A friend of mine did this modifications to his Orbea Rise. The problem was that the motor software was set for manual shifters only and to enable the di2 option, the bike had to go to Shimano. No service centre or consumers are able to enable it if that is the case.


----------



## Verttii (Aug 20, 2009)

OK, I updated the firmware on the RD and trigger and plugged it in the Canyon. The display gave E030 error, so apparently the settings need to be modified with something more sophisticated than the normal consumer BT eTube app. 

Internetz search gave suggestion to Emax app, which supposedly could be used to change gears system from mechanical to electrical. Has anyone experience is Emax a legit app for this kind of purpose? Or is this definitely something that should be done by official dealer with proper tools?


----------



## Nakkipata (Feb 20, 2019)

Verttii said:


> OK, I updated the firmware on the RD and trigger and plugged it in the Canyon.
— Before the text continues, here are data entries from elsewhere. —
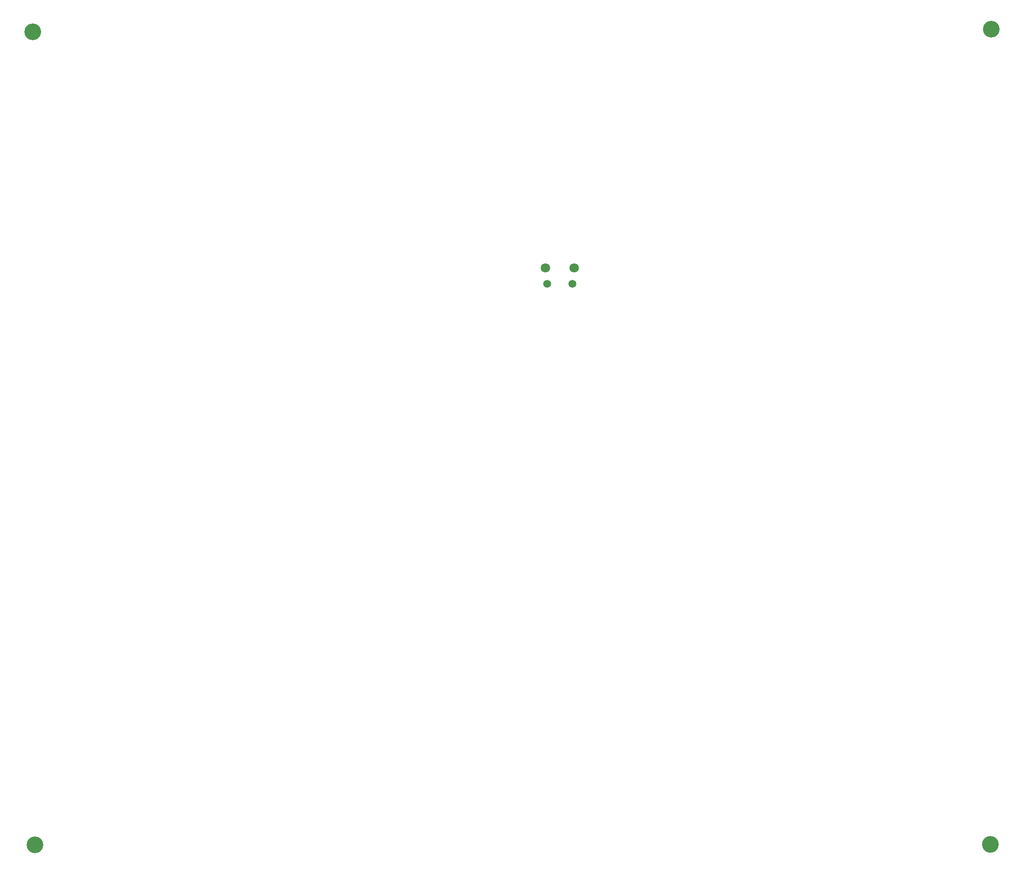
<source format=gbr>
%TF.GenerationSoftware,KiCad,Pcbnew,7.0.11+dfsg-1build4*%
%TF.CreationDate,2025-03-10T12:53:19+05:30*%
%TF.ProjectId,incubator,696e6375-6261-4746-9f72-2e6b69636164,rev?*%
%TF.SameCoordinates,Original*%
%TF.FileFunction,NonPlated,1,2,NPTH,Drill*%
%TF.FilePolarity,Positive*%
%FSLAX46Y46*%
G04 Gerber Fmt 4.6, Leading zero omitted, Abs format (unit mm)*
G04 Created by KiCad (PCBNEW 7.0.11+dfsg-1build4) date 2025-03-10 12:53:19*
%MOMM*%
%LPD*%
G01*
G04 APERTURE LIST*
%TA.AperFunction,ComponentDrill*%
%ADD10C,1.500000*%
%TD*%
%TA.AperFunction,ComponentDrill*%
%ADD11C,1.800000*%
%TD*%
%TA.AperFunction,ComponentDrill*%
%ADD12C,3.200000*%
%TD*%
G04 APERTURE END LIST*
D10*
%TO.C,U3*%
X134215000Y-70040000D03*
X139065000Y-70040000D03*
D11*
X133915000Y-67010000D03*
X139365000Y-67010000D03*
D12*
%TO.C,H2*%
X35775000Y-21775000D03*
%TO.C,H4*%
X36175000Y-177500000D03*
%TO.C,H3*%
X219100000Y-177400000D03*
%TO.C,H1*%
X219225000Y-21275000D03*
M02*

</source>
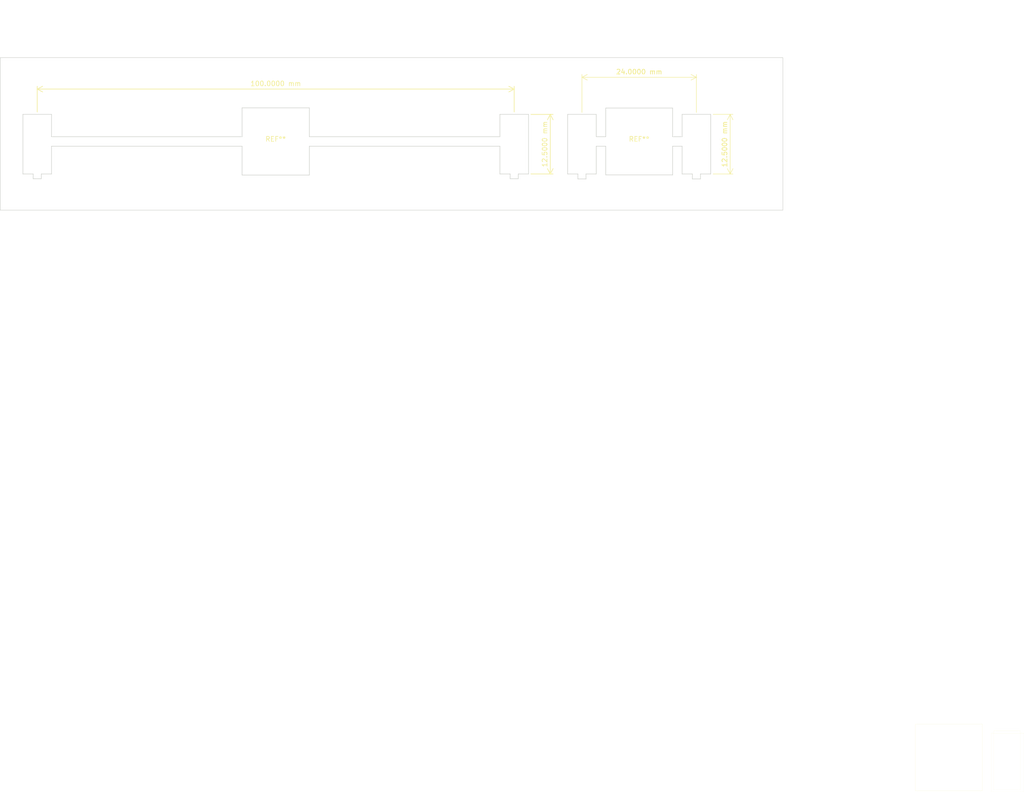
<source format=kicad_pcb>
(kicad_pcb (version 20221018) (generator pcbnew)

  (general
    (thickness 1.6)
  )

  (paper "A4")
  (layers
    (0 "F.Cu" signal)
    (31 "B.Cu" signal)
    (32 "B.Adhes" user "B.Adhesive")
    (33 "F.Adhes" user "F.Adhesive")
    (34 "B.Paste" user)
    (35 "F.Paste" user)
    (36 "B.SilkS" user "B.Silkscreen")
    (37 "F.SilkS" user "F.Silkscreen")
    (38 "B.Mask" user)
    (39 "F.Mask" user)
    (40 "Dwgs.User" user "User.Drawings")
    (41 "Cmts.User" user "User.Comments")
    (42 "Eco1.User" user "User.Eco1")
    (43 "Eco2.User" user "User.Eco2")
    (44 "Edge.Cuts" user)
    (45 "Margin" user)
    (46 "B.CrtYd" user "B.Courtyard")
    (47 "F.CrtYd" user "F.Courtyard")
    (48 "B.Fab" user)
    (49 "F.Fab" user)
    (50 "User.1" user)
    (51 "User.2" user)
    (52 "User.3" user)
    (53 "User.4" user)
    (54 "User.5" user)
    (55 "User.6" user)
    (56 "User.7" user)
    (57 "User.8" user)
    (58 "User.9" user)
  )

  (setup
    (pad_to_mask_clearance 0)
    (pcbplotparams
      (layerselection 0x00010fc_ffffffff)
      (plot_on_all_layers_selection 0x0000000_00000000)
      (disableapertmacros false)
      (usegerberextensions true)
      (usegerberattributes false)
      (usegerberadvancedattributes false)
      (creategerberjobfile false)
      (dashed_line_dash_ratio 12.000000)
      (dashed_line_gap_ratio 3.000000)
      (svgprecision 4)
      (plotframeref false)
      (viasonmask false)
      (mode 1)
      (useauxorigin false)
      (hpglpennumber 1)
      (hpglpenspeed 20)
      (hpglpendiameter 15.000000)
      (dxfpolygonmode true)
      (dxfimperialunits true)
      (dxfusepcbnewfont true)
      (psnegative false)
      (psa4output false)
      (plotreference true)
      (plotvalue false)
      (plotinvisibletext false)
      (sketchpadsonfab false)
      (subtractmaskfromsilk true)
      (outputformat 1)
      (mirror false)
      (drillshape 0)
      (scaleselection 1)
      (outputdirectory "")
    )
  )

  (net 0 "")

  (footprint "JohnDeereLibrary:Gateron Low Profile Stabilizer Plate Cutout 6.25u" (layer "F.Cu") (at 65.88125 77.7875))

  (footprint "JohnDeereLibrary:Gateron Low Profile Stabilizer Plate Cutout" (layer "F.Cu") (at 142.08125 77.7875))

  (gr_rect (start 200.01 200.01) (end 214.01 214.01)
    (stroke (width 0.01) (type default)) (fill none) (layer "F.SilkS") (tstamp 16edc20e-1646-4e01-b985-9146ef3fcf63))
  (gr_rect (start 215.91583 201.89583) (end 222.758 214.231)
    (stroke (width 0.01) (type default)) (fill none) (layer "F.SilkS") (tstamp 17ec9431-4aab-435e-b7b7-a0e7ca686c0d))
  (gr_rect (start 216.408 201.42) (end 221.996 213.82)
    (stroke (width 0.01) (type default)) (fill none) (layer "F.SilkS") (tstamp 2672dacf-2cba-4e72-a278-1faf22ff0f1c))
  (gr_rect (start 200 200) (end 214.02 214.02)
    (stroke (width 0.01) (type default)) (fill none) (layer "F.SilkS") (tstamp 7a5dbf41-f719-497c-a982-98b7a6e9fc84))
  (gr_rect (start 100.0125 70.64375) (end 138.1125 89.69375)
    (stroke (width 0.15) (type default)) (fill none) (layer "Cmts.User") (tstamp 8e78a366-e48a-406d-a486-5172f7dc7260))
  (gr_rect (start 100.0125 92.86875) (end 138.1125 111.91875)
    (stroke (width 0.15) (type default)) (fill none) (layer "Cmts.User") (tstamp 9433a229-d7fb-4f15-a192-eaaa2da96306))
  (gr_rect (start 100.0125 48.186234) (end 138.1125 67.236234)
    (stroke (width 0.15) (type default)) (fill none) (layer "Cmts.User") (tstamp b4a82afa-01b1-4954-9508-1915ce84c964))
  (gr_rect (start 8.128 60.198) (end 172.212 92.202)
    (stroke (width 0.1) (type default)) (fill none) (layer "Edge.Cuts") (tstamp 616e1666-c069-402c-9683-9a7308edafb9))
  (dimension (type aligned) (layer "F.SilkS") (tstamp 1bd5476e-3975-4a3f-bbca-590107f11e8e)
    (pts (xy 118.88125 84.608) (xy 118.88125 72.108))
    (height 4.56275)
    (gr_text "12.5000 mm" (at 122.294 78.358 90) (layer "F.SilkS") (tstamp 1bd5476e-3975-4a3f-bbca-590107f11e8e)
      (effects (font (size 1 1) (thickness 0.15)))
    )
    (format (prefix "") (suffix "") (units 3) (units_format 1) (precision 4))
    (style (thickness 0.15) (arrow_length 1.27) (text_position_mode 0) (extension_height 0.58642) (extension_offset 0.5) keep_text_aligned)
  )
  (dimension (type aligned) (layer "F.SilkS") (tstamp 7249c2fe-26bf-4c65-aa3a-fee8cff04848)
    (pts (xy 115.88125 72.108) (xy 15.88125 72.108))
    (height 5.306)
    (gr_text "100.0000 mm" (at 65.88125 65.652) (layer "F.SilkS") (tstamp 7249c2fe-26bf-4c65-aa3a-fee8cff04848)
      (effects (font (size 1 1) (thickness 0.15)))
    )
    (format (prefix "") (suffix "") (units 3) (units_format 1) (precision 4))
    (style (thickness 0.15) (arrow_length 1.27) (text_position_mode 0) (extension_height 0.58642) (extension_offset 0.5) keep_text_aligned)
  )

)

</source>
The display gave E030 error, so apparently the settings need to be modified with something more sophisticated than the normal consumer BT eTube app.
> 
> Internetz search gave suggestion to Emax app, which supposedly could be used to change gears system from mechanical to electrical. Has anyone experience is Emax a legit app for this kind of purpose? Or is this definitely something that should be done by official dealer with proper tools?


If that is a new bike, you will lose the warranty using that software. Just contact youe closest shimano service center and let them handle it with shimano directly. We just went through this scenario last week.


----------



## Verttii (Aug 20, 2009)

It is bought used, so no warranty related problems, at lest official warranty. I was just wondering if I there is a way to do it home, it would save me the bother to find some shop that can do that and then drag the bike there... Additionally, if someone plans to do similar in future, would be nice if one could somewhat easily find what kind of wizardry is actually needed.


----------



## Verttii (Aug 20, 2009)

I can confirm that it is possible to change gear settings between electronic and mechanical with the eMax tuning -app, doesn't even require the license. The default gearing is 12 speed and the app detects that the Di2 supports only 11 gears and certain cassettes, so one needs to change also the gear number and rear cog settings accordingly. This was just the initial test if that app works or not, so I'll put some further report when I get the whole thing installed and couple of rides experience on how the Di2 works on an e-bike...


----------